> TEXT EXCERPT
--

The Second World War
Page 27
Japan was even more vulnerable to economic strangulation than Germany, and in its last weeks of war-making it was brought almost to that point. Its shipping stock had by then been reduced by sinkings, largely the work of American submarines, to 12 per cent of the pre-war stock, a desperate state of affairs for a country which depended not only on food imports to survive but also on inter-island movement to operate as an organised state. Japan had, of course, largely been motivated to war, at least at the objective level, by economic calculation. Its home population (excluding that of Korea and Manchuria) of about 60 million was too large to be supported by domestic agriculture (which supplied only 80 per cent of consumption), and it was the lure of Chinese rice as much as anything else which tempted the army to open its general offensive into mainland China in 1937. After the effective defeat of Chiang Kai-shek in 1938, most Japanese military activity in China took the form of ‘rice offensives’, forays into the rural districts designed to capture supplies at harvest time, which continued until the institution of the major Ichi-Go operation in 1944. However, since Japan was a rapidly industrialising nation, it needed not only rice but also ferrous and non-ferrous metals (both ores and scrap), rubber, coal and, above all, oil. In 1940 the supply of iron ore from domestic resources was only 16.7 per cent of demand, of steel 62.2 per cent, of aluminium 40.6 per cent, of manganese 66 per cent, of copper 40 per cent. All supplies of nickel, rubber and oil were imported, and although Japan produced 90 per cent of its own coal it had no reserves of coking coal which is essential for steel production. The government might, of course, have resolved to pursue a policy of exchange through trade; but the world slump, and protectionist measures imposed by Western importing nations as a result, so reversed the terms of trade that progressively more militarist Japanese cabinets set their face against the reduction of domestic living standards that a merely commercial approach to the acquisition of essential resources would have entailed. When the United States began to impose embargoes on strategic exports to Japan during 1940, and encouraged the British and Dutch to do likewise, the army-dominated cabinet rapidly decided on making a surprise attack.
In practice the capture of the ‘southern area’ – Malaya, Burma and the East Indies – yielded a much lower economic return than the Tojo cabinet anticipated. Imports of raw rubber, for example, which stood at 68,000 metric tons in 1941, declined to 31,000 in 1942, reached 42,000 in 1943 but declined again to 31,000 in 1944, largely as a result of the American submarine campaign, which also progressively curtailed imports of coal, iron ore and bauxite. The effect on Japanese industrial production was direct and proportional; although the Japanese aircraft industry sustained a remarkable increase in output between 1941 (= 100) and 1944 (= 465), as did the naval ordnance factories (1941 = 100, 1944 = 512), the output of motor vehicles in the same period declined by two-thirds. There were significant increases in the launching of naval and merchant ships, which respectively doubled and quadrupled; but as sinkings exceeded launchings the effort was more than nullified. The Japanese gross national product overall grew by a quarter between 1940 and 1944; government war expenditure, however, increased fivefold during the same period and eventually represented 50 per cent of GNP, thus stifling non-military production and leading to a harsh curtailment of civilian consumption. The end result of the war effort was to leave Japan with a population on the brink of starvation, though with a significantly enlarged workforce of trained engineering operatives. In the era of post-war economic revival, that workforce would win for Japanese products the overseas markets the denial of which had provoked Japan to aggression in the first place.

--

> GIVEN DATA
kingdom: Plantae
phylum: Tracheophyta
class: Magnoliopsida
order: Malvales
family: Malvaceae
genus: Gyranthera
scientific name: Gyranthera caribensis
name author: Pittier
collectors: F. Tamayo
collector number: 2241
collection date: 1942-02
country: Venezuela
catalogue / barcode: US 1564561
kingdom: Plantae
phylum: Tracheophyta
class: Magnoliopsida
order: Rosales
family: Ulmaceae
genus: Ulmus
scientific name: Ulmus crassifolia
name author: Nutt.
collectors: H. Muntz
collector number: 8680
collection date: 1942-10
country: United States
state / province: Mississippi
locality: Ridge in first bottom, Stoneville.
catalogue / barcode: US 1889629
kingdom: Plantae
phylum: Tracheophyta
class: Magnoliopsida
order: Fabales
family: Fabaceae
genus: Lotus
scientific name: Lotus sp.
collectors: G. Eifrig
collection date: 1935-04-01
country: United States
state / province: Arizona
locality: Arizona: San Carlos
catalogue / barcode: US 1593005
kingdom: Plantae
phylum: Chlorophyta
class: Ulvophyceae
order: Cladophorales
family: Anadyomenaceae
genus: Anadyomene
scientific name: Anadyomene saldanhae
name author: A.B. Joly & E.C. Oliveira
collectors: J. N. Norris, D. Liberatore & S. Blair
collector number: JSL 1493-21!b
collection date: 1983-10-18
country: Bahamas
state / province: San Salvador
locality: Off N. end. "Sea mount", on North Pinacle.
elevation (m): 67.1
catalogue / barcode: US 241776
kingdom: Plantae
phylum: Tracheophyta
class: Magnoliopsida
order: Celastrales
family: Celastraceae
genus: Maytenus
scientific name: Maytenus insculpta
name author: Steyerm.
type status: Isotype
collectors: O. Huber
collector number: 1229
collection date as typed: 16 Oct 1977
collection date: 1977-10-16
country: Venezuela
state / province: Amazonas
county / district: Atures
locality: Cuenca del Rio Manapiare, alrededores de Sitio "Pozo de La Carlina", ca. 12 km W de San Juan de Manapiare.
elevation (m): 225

--

> DO THIS
Please condense the paragraph of the Japanese war economy excerpt above that begins "In practice the capture of the 'southern area'" into a bulleted list of its main facts.

> WORKED ANSWER
- Capturing Malaya, Burma and the East Indies brought Japan a much lower economic return than the Tojo cabinet expected.
- Raw rubber imports fell from 68,000 metric tons in 1941 to 31,000 in 1942, rose to 42,000 in 1943, and dropped back to 31,000 in 1944. This was mostly due to the American submarine campaign, which also cut imports of coal, iron ore and bauxite.
- Industrial production was directly and proportionally affected. From 1941 to 1944, aircraft output rose to 465 and naval ordnance output to 512 (1941 = 100), while motor vehicle output fell by two-thirds.
- Naval ship launchings doubled and merchant ship launchings quadrupled, but sinkings exceeded launchings.
- GNP grew by a quarter between 1940 and 1944. Government war spending rose fivefold to 50 percent of GNP, stifling non-military production and sharply curtailing civilian consumption.
- The war left the population on the brink of starvation but with a much larger workforce of trained engineering operatives. After the war, that workforce won Japanese products the overseas markets whose denial had provoked Japan's aggression.